Œil pour œil : la Chine envisage à son tour de restreindre l’accès à ses modèles d’IA les plus avancés
Selon Reuters, le ministère chinois du Commerce a réuni Alibaba, ByteDance et Z.ai le mois dernier pour discuter d'un possible verrouillage des modèles d'IA les plus avancés du pays. Objectif affiché : empêcher que la technologie nationale ne profite, de gré ou de force, à des puissances étrangères..
Le ministère chinois du Commerce a réuni en juin 2026 les géants locaux de l’intelligence artificielle (IA) Alibaba, ByteDance et Z.ai pour discuter d’un possible verrouillage des modèles d’IA les plus performants du pays. L’objectif est d’empêcher que ces technologies stratégiques ne tombent entre les mains de puissances étrangères, notamment les États-Unis. Cette initiative s’inscrit dans une logique de protection des actifs technologiques nationaux, similaires à celle adoptée par Washington quelques semaines plus tôt. Les discussions restent pour l’instant informelles et aucun calendrier précis n’a été arrêté. La Chine traite désormais ses modèles d’IA comme des ressources critiques, au même titre que des infrastructures ou des données sensibles.
Parmi les modèles d’IA chinois concernés par ces restrictions potentielles figure le GLM-5.2 de Z.ai, un outil récent et performant qui rivalise avec les offres américaines comme celles d’Anthropic. Les discussions incluent aussi des modèles en open-weight (poids ouverts), une catégorie où Qwen d’Alibaba et Doubao de ByteDance se distinguent par leur accessibilité et leur coût réduit. Le périmètre exact des restrictions n’est pas encore défini, mais elles pourraient s’appliquer uniquement aux futurs modèles développés par ces entreprises. La Chine envisage également de qualifier toute fuite ou vol de ces technologies comme une infraction relevant de sa loi sur la sécurité nationale, un texte particulièrement strict.

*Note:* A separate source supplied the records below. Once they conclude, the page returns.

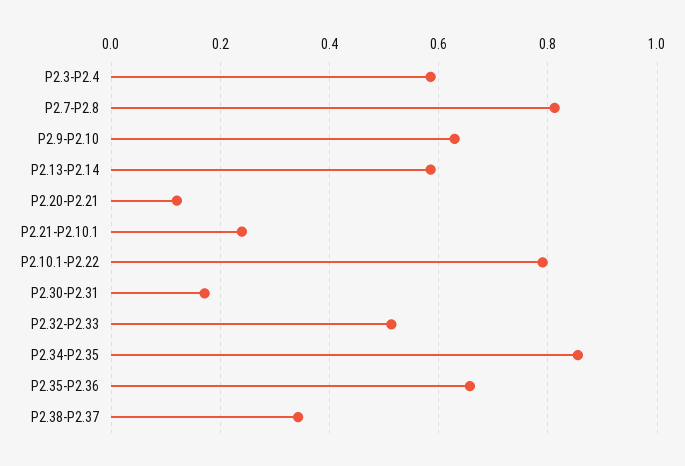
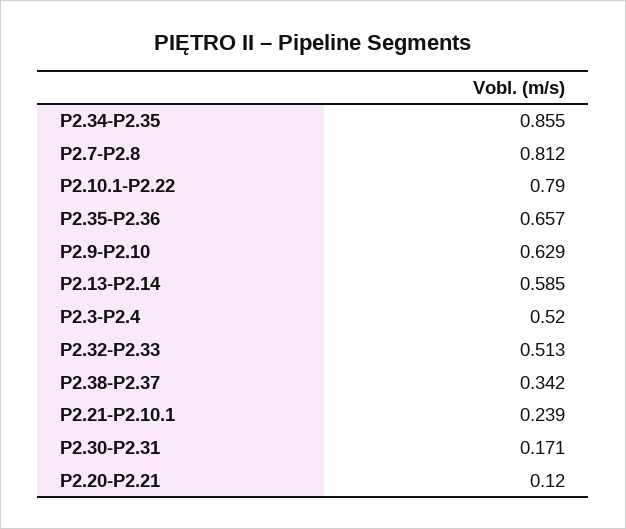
P2.3-P2.4: 0.58 -> 0.52

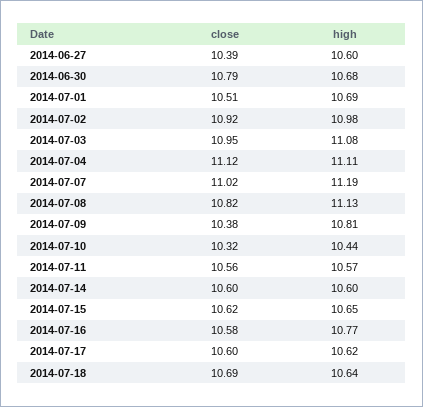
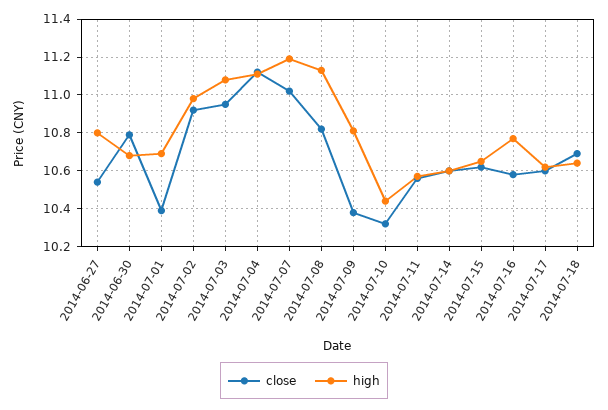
close, 2014-06-27: 10.39 -> 10.55
high, 2014-06-27: 10.6 -> 10.8
close, 2014-07-01: 10.51 -> 10.4

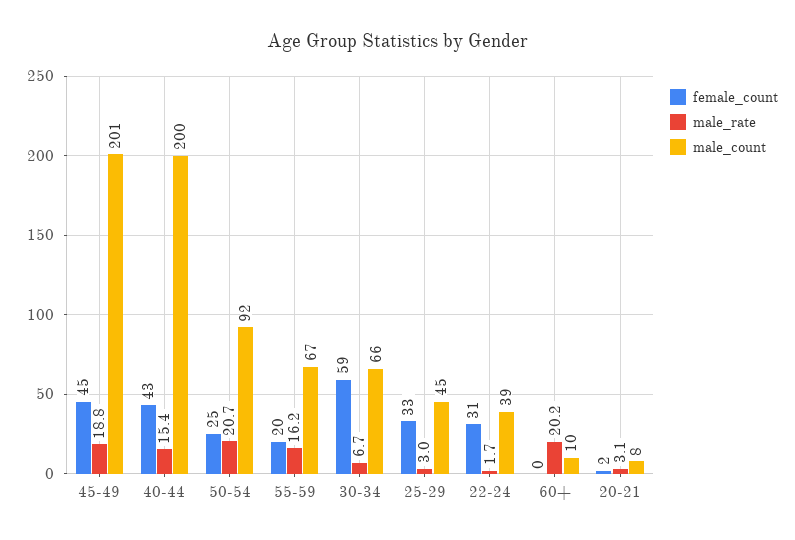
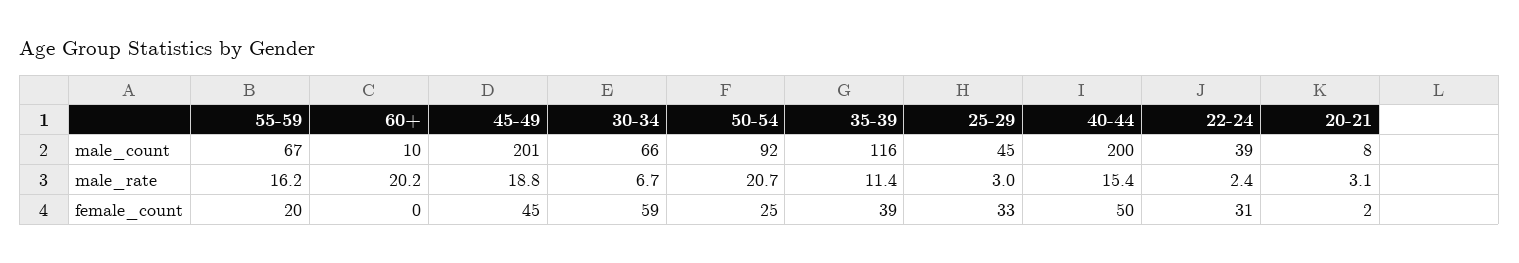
female_count, 40-44: 43 -> 50
male_rate, 22-24: 1.7 -> 2.4
male_count, 35-39: none -> 116
male_rate, 35-39: none -> 11.4
female_count, 35-39: none -> 39

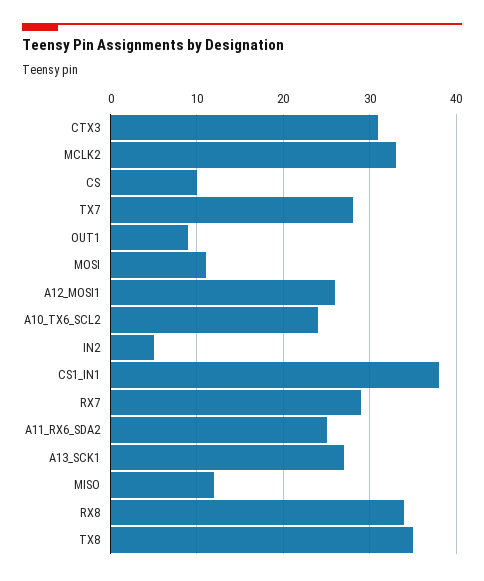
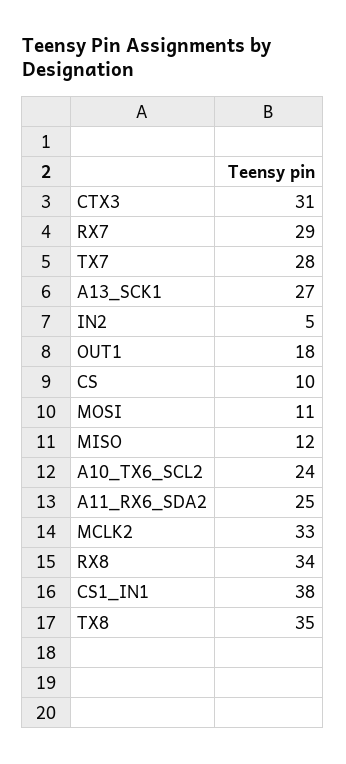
OUT1: 9 -> 18
A12_MOSI1: 26 -> none

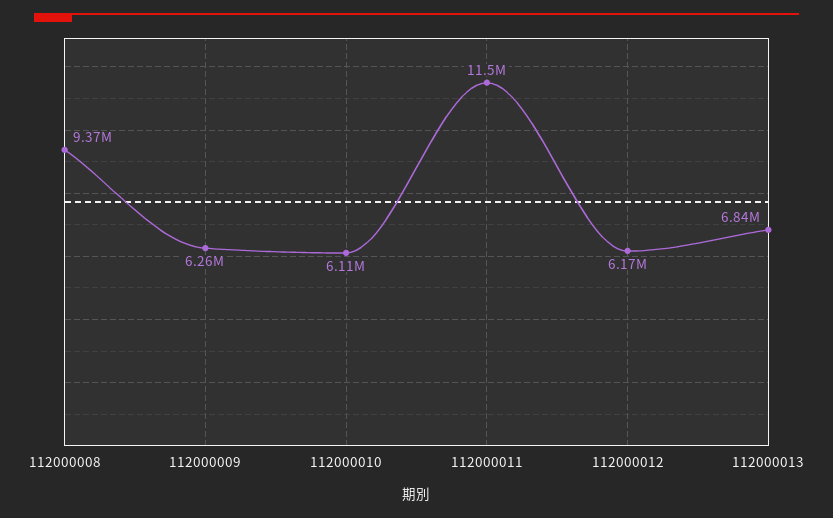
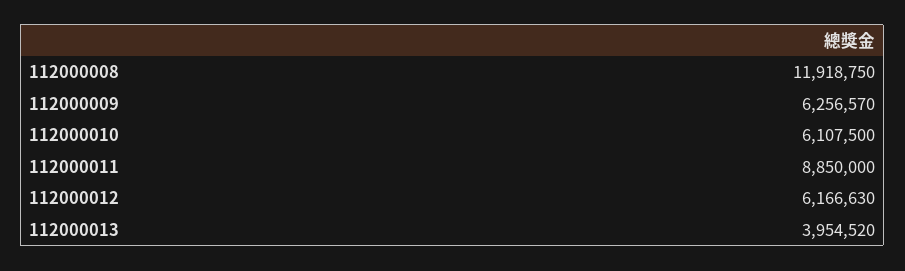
112000008: 9370000 -> 11918750
112000011: 11500000 -> 8850000
112000013: 6840000 -> 3954520

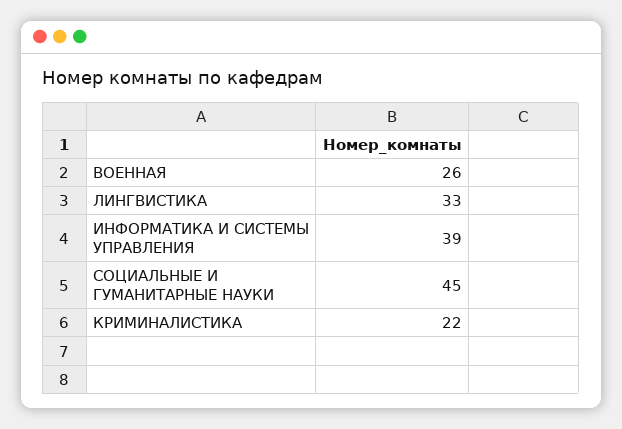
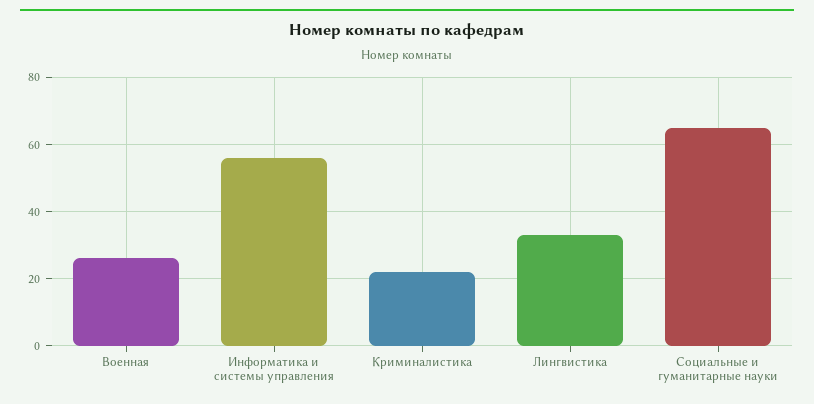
ИНФОРМАТИКА И СИСТЕМЫ УПРАВЛЕНИЯ: 39 -> 55
СОЦИАЛЬНЫЕ И ГУМАНИТАРНЫЕ НАУКИ: 45 -> 65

Cette mesure s’inscrit dans un contexte de tensions accrues entre la Chine et les États-Unis autour de la maîtrise des technologies d’IA. En juin 2026, Washington a ordonné à Anthropic de désactiver deux de ses modèles d’IA avancés, Fable 5 et Mythos 5, invoquant des raisons de sécurité nationale liées à un jailbreak (contournement des restrictions d’utilisation) potentiel. La Chine craint que des modèles américains comme ceux d’Anthropic ne soient exploités pour nuire à ses intérêts stratégiques, économiques ou militaires. Cette dynamique de rétorsion technologique illustre une course à l’armement numérique entre les deux superpuissances.
Les autorités chinoises considèrent désormais les modèles d’IA comme des actifs stratégiques au même titre que les technologies de défense ou les infrastructures critiques. Les discussions menées avec les entreprises visent à renforcer la protection de ces outils, notamment en limitant leur accès à l’international. Une piste évoquée serait d’étendre la qualification de menace à la sécurité nationale aux cas de fuite ou de vol de ces technologies. Cette approche s’appuie sur une législation chinoise déjà stricte en matière de sécurité, qui pourrait être renforcée pour couvrir spécifiquement les innovations en IA.